- [EXERCISE]:
Extract the text from each of the entries below, copying every line verbatim and in its original order.

-------- SUPPLIED MATERIAL

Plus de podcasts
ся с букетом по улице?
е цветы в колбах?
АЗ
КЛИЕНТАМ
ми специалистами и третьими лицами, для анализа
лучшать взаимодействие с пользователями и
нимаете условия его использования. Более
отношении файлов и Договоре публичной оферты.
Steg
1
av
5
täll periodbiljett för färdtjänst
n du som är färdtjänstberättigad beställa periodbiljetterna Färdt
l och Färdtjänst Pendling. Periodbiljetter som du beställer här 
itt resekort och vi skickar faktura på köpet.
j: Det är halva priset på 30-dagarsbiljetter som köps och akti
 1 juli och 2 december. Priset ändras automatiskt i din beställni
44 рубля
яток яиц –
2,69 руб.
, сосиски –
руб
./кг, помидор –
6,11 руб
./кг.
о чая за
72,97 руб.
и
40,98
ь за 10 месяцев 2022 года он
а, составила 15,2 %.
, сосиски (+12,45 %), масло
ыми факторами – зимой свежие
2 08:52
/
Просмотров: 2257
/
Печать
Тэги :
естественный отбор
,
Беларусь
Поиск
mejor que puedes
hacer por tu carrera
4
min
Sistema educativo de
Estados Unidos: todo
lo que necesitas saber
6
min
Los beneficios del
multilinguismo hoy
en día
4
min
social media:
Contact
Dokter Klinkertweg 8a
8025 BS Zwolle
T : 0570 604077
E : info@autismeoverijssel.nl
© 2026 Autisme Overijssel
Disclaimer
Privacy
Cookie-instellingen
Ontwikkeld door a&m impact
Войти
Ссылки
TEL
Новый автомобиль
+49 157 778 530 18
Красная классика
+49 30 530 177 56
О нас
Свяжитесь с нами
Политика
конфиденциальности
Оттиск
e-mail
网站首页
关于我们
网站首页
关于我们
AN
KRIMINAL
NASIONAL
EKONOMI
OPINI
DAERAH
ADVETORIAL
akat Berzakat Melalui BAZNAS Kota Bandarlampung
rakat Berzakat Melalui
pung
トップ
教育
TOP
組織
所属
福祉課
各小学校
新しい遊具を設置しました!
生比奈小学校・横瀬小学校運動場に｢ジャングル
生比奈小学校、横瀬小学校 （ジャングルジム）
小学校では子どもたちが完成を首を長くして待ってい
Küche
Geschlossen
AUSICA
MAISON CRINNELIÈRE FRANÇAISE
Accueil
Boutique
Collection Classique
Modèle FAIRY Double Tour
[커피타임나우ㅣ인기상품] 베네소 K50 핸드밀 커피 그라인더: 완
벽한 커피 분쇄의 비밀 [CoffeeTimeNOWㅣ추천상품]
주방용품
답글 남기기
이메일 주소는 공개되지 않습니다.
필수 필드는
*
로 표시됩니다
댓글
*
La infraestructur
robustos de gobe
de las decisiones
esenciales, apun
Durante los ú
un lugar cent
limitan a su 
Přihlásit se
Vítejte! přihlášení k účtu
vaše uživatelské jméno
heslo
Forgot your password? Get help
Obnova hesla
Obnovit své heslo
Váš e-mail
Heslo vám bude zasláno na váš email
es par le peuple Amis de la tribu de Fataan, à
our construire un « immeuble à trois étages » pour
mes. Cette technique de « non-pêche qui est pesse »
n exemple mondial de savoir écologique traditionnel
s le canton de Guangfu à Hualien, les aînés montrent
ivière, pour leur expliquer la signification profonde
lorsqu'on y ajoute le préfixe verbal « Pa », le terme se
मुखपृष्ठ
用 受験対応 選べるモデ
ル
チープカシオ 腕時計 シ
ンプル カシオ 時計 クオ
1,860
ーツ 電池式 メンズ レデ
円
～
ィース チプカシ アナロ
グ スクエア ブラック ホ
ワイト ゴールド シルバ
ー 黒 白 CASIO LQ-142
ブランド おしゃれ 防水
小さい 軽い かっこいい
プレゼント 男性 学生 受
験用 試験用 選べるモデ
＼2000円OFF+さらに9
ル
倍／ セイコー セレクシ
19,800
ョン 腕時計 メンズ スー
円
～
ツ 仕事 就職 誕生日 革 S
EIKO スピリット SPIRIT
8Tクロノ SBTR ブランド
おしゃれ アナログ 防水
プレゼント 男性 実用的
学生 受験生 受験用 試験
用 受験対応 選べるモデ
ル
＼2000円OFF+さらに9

----------------

- [SOLUTION BELOW]:
Plus de podcasts
ся с букетом по улице?
е цветы в колбах?
АЗ
КЛИЕНТАМ
ми специалистами и третьими лицами, для анализа
лучшать взаимодействие с пользователями и
нимаете условия его использования. Более
отношении файлов и Договоре публичной оферты.
Steg
1
av
5
täll periodbiljett för färdtjänst
n du som är färdtjänstberättigad beställa periodbiljetterna Färdt
l och Färdtjänst Pendling. Periodbiljetter som du beställer här 
itt resekort och vi skickar faktura på köpet.
j: Det är halva priset på 30-dagarsbiljetter som köps och akti
 1 juli och 2 december. Priset ändras automatiskt i din beställni
44 рубля
яток яиц –
2,69 руб.
, сосиски –
руб
./кг, помидор –
6,11 руб
./кг.
о чая за
72,97 руб.
и
40,98
ь за 10 месяцев 2022 года он
а, составила 15,2 %.
, сосиски (+12,45 %), масло
ыми факторами – зимой свежие
2 08:52
/
Просмотров: 2257
/
Печать
Тэги :
естественный отбор
,
Беларусь
Поиск
mejor que puedes
hacer por tu carrera
4
min
Sistema educativo de
Estados Unidos: todo
lo que necesitas saber
6
min
Los beneficios del
multilinguismo hoy
en día
4
min
social media:
Contact
Dokter Klinkertweg 8a
8025 BS Zwolle
T : 0570 604077
E : info@autismeoverijssel.nl
© 2026 Autisme Overijssel
Disclaimer
Privacy
Cookie-instellingen
Ontwikkeld door a&m impact
Войти
Ссылки
TEL
Новый автомобиль
+49 157 778 530 18
Красная классика
+49 30 530 177 56
О нас
Свяжитесь с нами
Политика
конфиденциальности
Оттиск
e-mail
网站首页
关于我们
网站首页
关于我们
AN
KRIMINAL
NASIONAL
EKONOMI
OPINI
DAERAH
ADVETORIAL
akat Berzakat Melalui BAZNAS Kota Bandarlampung
rakat Berzakat Melalui
pung
トップ
教育
TOP
組織
所属
福祉課
各小学校
新しい遊具を設置しました!
生比奈小学校・横瀬小学校運動場に｢ジャングル
生比奈小学校、横瀬小学校 （ジャングルジム）
小学校では子どもたちが完成を首を長くして待ってい
Küche
Geschlossen
AUSICA
MAISON CRINNELIÈRE FRANÇAISE
Accueil
Boutique
Collection Classique
Modèle FAIRY Double Tour
[커피타임나우ㅣ인기상품] 베네소 K50 핸드밀 커피 그라인더: 완
벽한 커피 분쇄의 비밀 [CoffeeTimeNOWㅣ추천상품]
주방용품
답글 남기기
이메일 주소는 공개되지 않습니다.
필수 필드는
*
로 표시됩니다
댓글
*
La infraestructur
robustos de gobe
de las decisiones
esenciales, apun
Durante los ú
un lugar cent
limitan a su 
Přihlásit se
Vítejte! přihlášení k účtu
vaše uživatelské jméno
heslo
Forgot your password? Get help
Obnova hesla
Obnovit své heslo
Váš e-mail
Heslo vám bude zasláno na váš email
es par le peuple Amis de la tribu de Fataan, à
our construire un « immeuble à trois étages » pour
mes. Cette technique de « non-pêche qui est pesse »
n exemple mondial de savoir écologique traditionnel
s le canton de Guangfu à Hualien, les aînés montrent
ivière, pour leur expliquer la signification profonde
lorsqu'on y ajoute le préfixe verbal « Pa », le terme se
मुखपृष्ठ
用 受験対応 選べるモデ
ル
チープカシオ 腕時計 シ
ンプル カシオ 時計 クオ
1,860
ーツ 電池式 メンズ レデ
円
～
ィース チプカシ アナロ
グ スクエア ブラック ホ
ワイト ゴールド シルバ
ー 黒 白 CASIO LQ-142
ブランド おしゃれ 防水
小さい 軽い かっこいい
プレゼント 男性 学生 受
験用 試験用 選べるモデ
＼2000円OFF+さらに9
ル
倍／ セイコー セレクシ
19,800
ョン 腕時計 メンズ スー
円
～
ツ 仕事 就職 誕生日 革 S
EIKO スピリット SPIRIT
8Tクロノ SBTR ブランド
おしゃれ アナログ 防水
プレゼント 男性 実用的
学生 受験生 受験用 試験
用 受験対応 選べるモデ
ル
＼2000円OFF+さらに9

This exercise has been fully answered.